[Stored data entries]
------

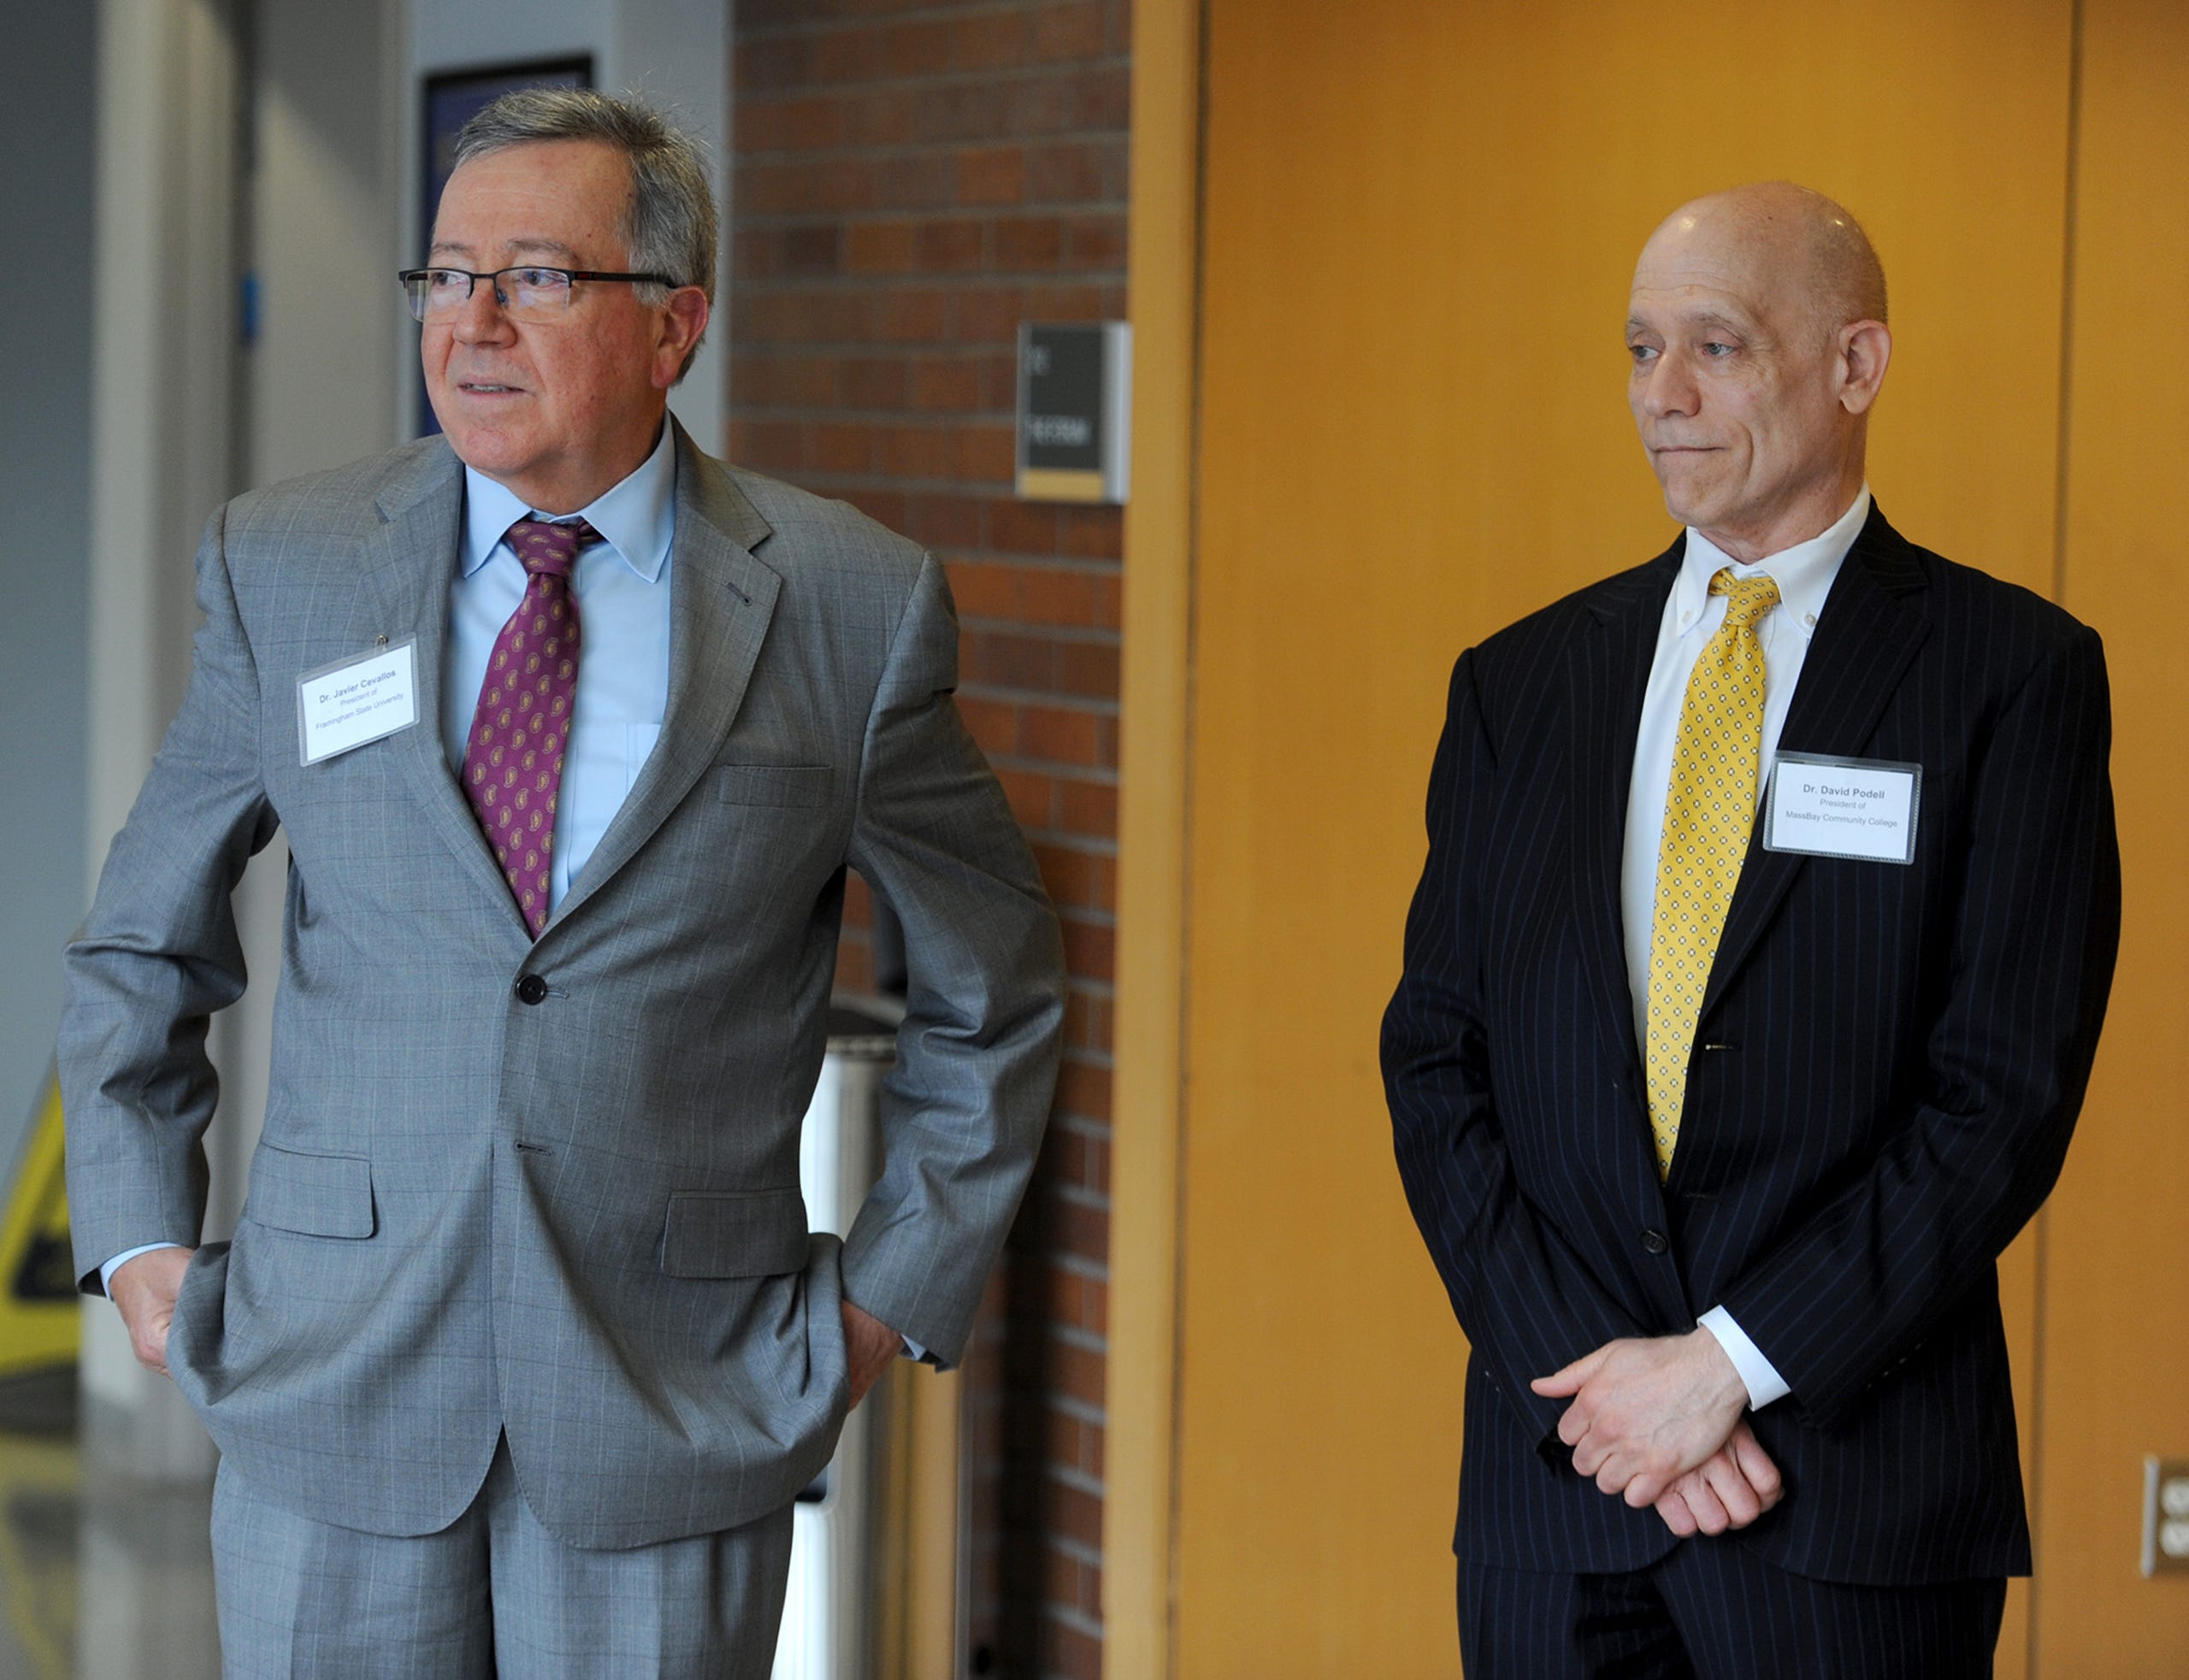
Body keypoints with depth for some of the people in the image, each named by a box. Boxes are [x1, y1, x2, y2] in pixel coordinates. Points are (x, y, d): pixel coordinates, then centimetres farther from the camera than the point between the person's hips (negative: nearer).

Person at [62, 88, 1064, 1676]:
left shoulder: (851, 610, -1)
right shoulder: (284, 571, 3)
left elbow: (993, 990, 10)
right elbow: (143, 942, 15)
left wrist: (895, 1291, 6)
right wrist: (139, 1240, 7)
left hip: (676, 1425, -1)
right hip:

------

• [WHAT YOU WILL DO]: Without the pictures, give back the entries exactly.

• [REPLY]:
Body keypoints with depth for some of the people in the image, each named by a box. Boxes are [x1, y1, x2, y2] in pixel coordinates. Points are (x, y, d): pixel coordinates, then centimetres farther from the camera than the point between the person's hips (negative: nearer).

Person at [62, 88, 1064, 1676]:
left shoulder: (851, 610, -1)
right shoulder: (284, 571, 3)
left elbow: (993, 990, 10)
right elbow: (143, 942, 15)
left wrist: (895, 1291, 6)
right wrist: (139, 1240, 7)
left hip: (676, 1425, -1)
right hip:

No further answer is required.